Harvey Seeley Mudd, for whom Harvey Mudd College was named, was born in Leadville, Colorado, in 1888 and died in Los Angeles in 1955. A friend has described him as "one of the most humble, most fortunate and most successful men of modern times...a thinker, a patient builder and a self-reliant scholar."
A mining engineer, he was a graduate of Stanford and Columbia universities. He served with distinction as president of the American Institute of Mining and Metallurgical Engineers. With his father, he founded and later became president of Cyprus Mines, Corp., whose Los Angeles-based international enterprises started with development of the copper mines on the island of Cyprus.

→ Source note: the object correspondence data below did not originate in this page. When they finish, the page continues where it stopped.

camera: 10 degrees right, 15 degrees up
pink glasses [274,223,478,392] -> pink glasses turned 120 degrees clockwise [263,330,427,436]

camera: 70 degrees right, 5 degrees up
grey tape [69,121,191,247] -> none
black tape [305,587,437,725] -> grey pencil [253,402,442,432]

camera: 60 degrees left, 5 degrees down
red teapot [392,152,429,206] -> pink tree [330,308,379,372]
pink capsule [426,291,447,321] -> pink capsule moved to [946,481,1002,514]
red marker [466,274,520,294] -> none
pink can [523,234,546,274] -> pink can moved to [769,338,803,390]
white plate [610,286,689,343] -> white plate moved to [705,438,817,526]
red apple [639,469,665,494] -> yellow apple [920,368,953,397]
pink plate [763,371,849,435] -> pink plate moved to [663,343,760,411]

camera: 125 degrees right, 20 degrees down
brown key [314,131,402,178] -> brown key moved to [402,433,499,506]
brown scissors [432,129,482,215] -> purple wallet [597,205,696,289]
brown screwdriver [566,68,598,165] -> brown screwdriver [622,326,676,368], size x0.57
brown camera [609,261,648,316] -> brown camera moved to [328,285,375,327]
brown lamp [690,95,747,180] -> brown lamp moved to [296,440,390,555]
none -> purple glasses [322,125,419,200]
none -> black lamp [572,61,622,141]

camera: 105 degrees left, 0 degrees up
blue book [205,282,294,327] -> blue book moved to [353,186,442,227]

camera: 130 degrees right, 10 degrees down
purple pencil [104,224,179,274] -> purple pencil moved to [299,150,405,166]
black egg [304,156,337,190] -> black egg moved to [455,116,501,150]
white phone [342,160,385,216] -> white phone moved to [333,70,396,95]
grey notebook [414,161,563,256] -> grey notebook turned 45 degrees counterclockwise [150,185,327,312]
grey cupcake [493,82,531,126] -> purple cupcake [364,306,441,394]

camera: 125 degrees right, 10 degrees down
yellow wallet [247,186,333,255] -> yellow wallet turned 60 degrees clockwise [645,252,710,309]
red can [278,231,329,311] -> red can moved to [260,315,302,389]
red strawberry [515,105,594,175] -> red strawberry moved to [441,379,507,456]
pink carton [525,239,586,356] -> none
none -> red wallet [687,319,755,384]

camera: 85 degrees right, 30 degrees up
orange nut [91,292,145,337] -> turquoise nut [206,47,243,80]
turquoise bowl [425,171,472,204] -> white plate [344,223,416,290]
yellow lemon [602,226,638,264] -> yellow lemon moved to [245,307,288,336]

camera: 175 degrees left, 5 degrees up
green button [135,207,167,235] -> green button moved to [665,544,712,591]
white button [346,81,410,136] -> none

Harvey Mudd was a director of the Southern Pacific Company, of the Texas Gulf Sulphur Company and of the Founders Fire and Marine Insurance Company. He was a founding director of the RAND Corporation. He was a trustee of the California Institute of Technology, a director of the Hospital of The Good Samaritan and a trustee of the Southwest Museum. For 12 years, he was president of the Southern California Symphony Association. For nine of those years, he was chairman of its board.
He had a particular interest in The Claremont Colleges and served as chairman of the Board of Fellows of Claremont College, now The Claremont Graduate University, for a quarter of a century. While serving in that position, he helped to plan the undergraduate college of science and engineering that was chartered in 1955, shortly after his death.
With the backing of Harvey Mudd's friends and family, the new college was founded later that year and named in his memory and honor. This new college would award degrees in science and engineering, but require a breadth of understanding in the humanities and the social sciences. This was a daring move, one the founders felt was necessary so that graduates would "understand the impact of their work on society," an objective they incorporated directly into the colleges mission statement.